Wskazując na powyższe skarżąca wniosła o zmianę wyroku i oddalenie powództwa oraz obciążenie każdego z powodów kosztami procesu, w tym kosztami zastępstwa procesowego według norm przepisanych za obie instancje.
W uzasadnieniu skarżąca wskazała, że Sąd pierwszej instancji dokonując ustaleń faktycznych nie wziął po uwagę oświadczeń powodów z dnia 22.01.2014r. załączonych do pozwu, w których powódka podała, że po upadku poczuła bardzo silny ból lewej ręki, zaś powód podał, że poczuł silny ból lewej nogi i zaczął krzyczeć z bólu. Ponadto zgodnie wskazali, że „ jakiś Pan przejeżdżający obok samochodem zatrzymał się, wysiadł i pomógł nam wstać. Powiedzieliśmy, że nie jesteśmy w stanie iść, więc pomógł nam wejść do jego samochodu i zawiózł nas do domu na ul. (...), po czym poszedł". Pozwana wskazała, iż biorąc pod uwagę zasady doświadczenia życiowego wiadomym jest, że powodowie mogą nie pamiętać okoliczności upadku, natomiast fakt, czy zostali podwiezieni do domu samochodem, czy sami doszli jest okolicznością, o której się pamięta. Zdaniem skarżącej niewiarygodnymi są także zeznania powodów, że mimo bardzo silnego bólu przez kilkaset metrów powódka szła ze złamaną lewą ręką i przytrzymywała powoda, który z kolei szedł ze złamaną lewą nogą i byli oni w stanie sami dotrzeć do mieszkania. W ocenie skarżącej zeznania powodów świadczą o tym, że upadek nastąpił w innym miejscu, aniżeli na chodniku przy ul. (...).

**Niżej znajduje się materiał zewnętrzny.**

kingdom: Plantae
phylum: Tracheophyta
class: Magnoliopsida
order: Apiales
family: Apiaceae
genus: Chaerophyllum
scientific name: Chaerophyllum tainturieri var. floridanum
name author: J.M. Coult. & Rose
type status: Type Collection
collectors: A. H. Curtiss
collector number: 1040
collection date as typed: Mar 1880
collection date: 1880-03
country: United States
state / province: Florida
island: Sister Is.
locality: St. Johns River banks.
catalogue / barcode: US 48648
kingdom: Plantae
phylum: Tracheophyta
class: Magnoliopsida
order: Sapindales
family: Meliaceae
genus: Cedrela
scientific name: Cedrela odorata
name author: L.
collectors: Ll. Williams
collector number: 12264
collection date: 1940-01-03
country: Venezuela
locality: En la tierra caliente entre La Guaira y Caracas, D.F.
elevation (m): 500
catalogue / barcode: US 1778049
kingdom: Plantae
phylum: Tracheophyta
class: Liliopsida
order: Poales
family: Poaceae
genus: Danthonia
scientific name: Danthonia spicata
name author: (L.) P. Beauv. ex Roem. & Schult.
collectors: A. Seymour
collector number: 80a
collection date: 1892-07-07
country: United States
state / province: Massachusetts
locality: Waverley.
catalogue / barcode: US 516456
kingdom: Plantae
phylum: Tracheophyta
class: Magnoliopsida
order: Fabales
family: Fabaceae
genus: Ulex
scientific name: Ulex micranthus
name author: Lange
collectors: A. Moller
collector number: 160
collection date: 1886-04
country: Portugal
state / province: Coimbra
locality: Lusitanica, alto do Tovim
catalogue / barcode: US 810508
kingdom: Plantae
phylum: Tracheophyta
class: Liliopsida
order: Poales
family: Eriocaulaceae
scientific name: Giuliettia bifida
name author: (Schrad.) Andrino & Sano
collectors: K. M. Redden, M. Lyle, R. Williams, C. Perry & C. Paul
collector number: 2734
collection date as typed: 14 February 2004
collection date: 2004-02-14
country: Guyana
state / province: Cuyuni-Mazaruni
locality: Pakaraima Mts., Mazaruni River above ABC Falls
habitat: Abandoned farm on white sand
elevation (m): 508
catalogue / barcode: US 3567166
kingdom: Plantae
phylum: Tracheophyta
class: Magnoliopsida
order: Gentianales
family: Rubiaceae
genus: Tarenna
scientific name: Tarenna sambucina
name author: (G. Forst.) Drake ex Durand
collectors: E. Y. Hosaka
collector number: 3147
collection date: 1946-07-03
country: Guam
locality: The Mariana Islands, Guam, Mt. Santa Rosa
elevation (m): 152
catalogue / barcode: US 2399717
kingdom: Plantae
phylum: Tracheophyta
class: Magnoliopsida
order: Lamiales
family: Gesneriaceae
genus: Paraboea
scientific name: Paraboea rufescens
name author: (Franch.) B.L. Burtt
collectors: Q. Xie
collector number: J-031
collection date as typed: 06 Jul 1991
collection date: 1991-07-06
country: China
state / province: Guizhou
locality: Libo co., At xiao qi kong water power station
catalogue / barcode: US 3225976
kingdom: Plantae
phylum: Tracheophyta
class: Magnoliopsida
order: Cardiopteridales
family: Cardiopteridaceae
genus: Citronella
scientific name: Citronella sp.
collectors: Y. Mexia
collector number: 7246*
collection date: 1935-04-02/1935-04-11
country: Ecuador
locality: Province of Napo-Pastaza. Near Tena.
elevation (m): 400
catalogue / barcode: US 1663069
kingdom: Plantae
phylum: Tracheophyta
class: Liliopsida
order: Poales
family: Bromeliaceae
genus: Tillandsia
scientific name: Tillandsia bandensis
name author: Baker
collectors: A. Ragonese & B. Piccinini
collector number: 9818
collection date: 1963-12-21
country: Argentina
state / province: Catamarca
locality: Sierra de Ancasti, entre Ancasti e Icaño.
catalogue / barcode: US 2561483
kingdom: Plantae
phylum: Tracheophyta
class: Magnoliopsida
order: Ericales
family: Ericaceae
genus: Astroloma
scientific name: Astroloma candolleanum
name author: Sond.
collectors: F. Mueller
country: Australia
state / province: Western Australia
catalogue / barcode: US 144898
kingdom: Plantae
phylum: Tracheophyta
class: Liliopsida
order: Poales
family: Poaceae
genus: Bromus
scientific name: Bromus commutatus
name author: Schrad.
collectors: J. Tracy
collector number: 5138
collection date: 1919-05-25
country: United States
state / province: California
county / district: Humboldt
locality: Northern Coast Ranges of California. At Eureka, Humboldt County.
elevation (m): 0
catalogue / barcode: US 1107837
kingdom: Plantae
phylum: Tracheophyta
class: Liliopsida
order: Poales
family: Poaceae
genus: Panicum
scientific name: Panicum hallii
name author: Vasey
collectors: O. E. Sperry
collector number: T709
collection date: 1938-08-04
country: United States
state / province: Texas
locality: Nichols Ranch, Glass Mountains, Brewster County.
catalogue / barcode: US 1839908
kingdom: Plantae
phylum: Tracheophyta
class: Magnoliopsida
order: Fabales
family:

Jednocześnie skarżąca wskazała, że Sąd Rejonowy w Elblągu zasądził na rzecz powodów odszkodowanie, mimo, że nie udowodnili oni żadnym dokumentem, ani jakimkolwiek innym dowodem faktu poniesienia kosztów opieki sprawowanej przez osoby trzecie. Sąd nie wskazał także, jakie kwoty zasądził na rzecz powodów tytułem kosztów opieki. Nadto pozwana podniosła, iż Sąd I instancji powinien był ustalić stawkę kosztów zastępstwa procesowego powódki i powoda od pierwotnej wartości przedmiotu sporu, która w niniejszej sprawie wynosiła 5.100 zł, a która zgodnie z § 6 pkt.4 rozporządzenia wynosi 1.200 zł.
W apelacji interwenient uboczny (...) S.A. V. (...) w W. zaskarżył powyższy wyrok w części, to jest co do punktów tego wyroku I - IV i VI. Zaskarżonemu orzeczeniu zarzucił:
I. naruszenie przepisów postępowania, a mianowicie:
1. art. 233 § l k.p.c. poprzez dokonanie dowolnej, a nie swobodnej oceny zebranego w niniejszej sprawie materiału dowodowego:
- dowodu z dokumentu w postaci oświadczenia powoda I. G. (2) a także oświadczenia I. G. (1) dotyczących przebiegu wypadku,
- dowodu z zeznań powodów złożonych na rozprawie z dnia 16 lipca 2015 r., zgodnie z którymi przedstawili oni zupełnie odmienną wersję zdarzenia niż ta, która została opisana w oświadczeniu z dnia 22 stycznia 2014 r.,
2. art. 228 w zw. z art. 278 k.p.c. poprzez uznanie, że stan chodnika przy ulicy (...) w E. jest Sądowi znany z urzędu i fakt ten nie wymaga przeprowadzenia dowodu,
II. naruszenie przepisów prawa materialnego, a mianowicie:
2. art. 415 k.c. poprzez jego błędną wykładnię, mianowicie uznanie, że na gruncie niniejszej sprawy występują wszystkie przesłanki determinujące poniesienie przez Gminę M. E. odpowiedzialności deliktowej za przedmiotowe zdarzenie.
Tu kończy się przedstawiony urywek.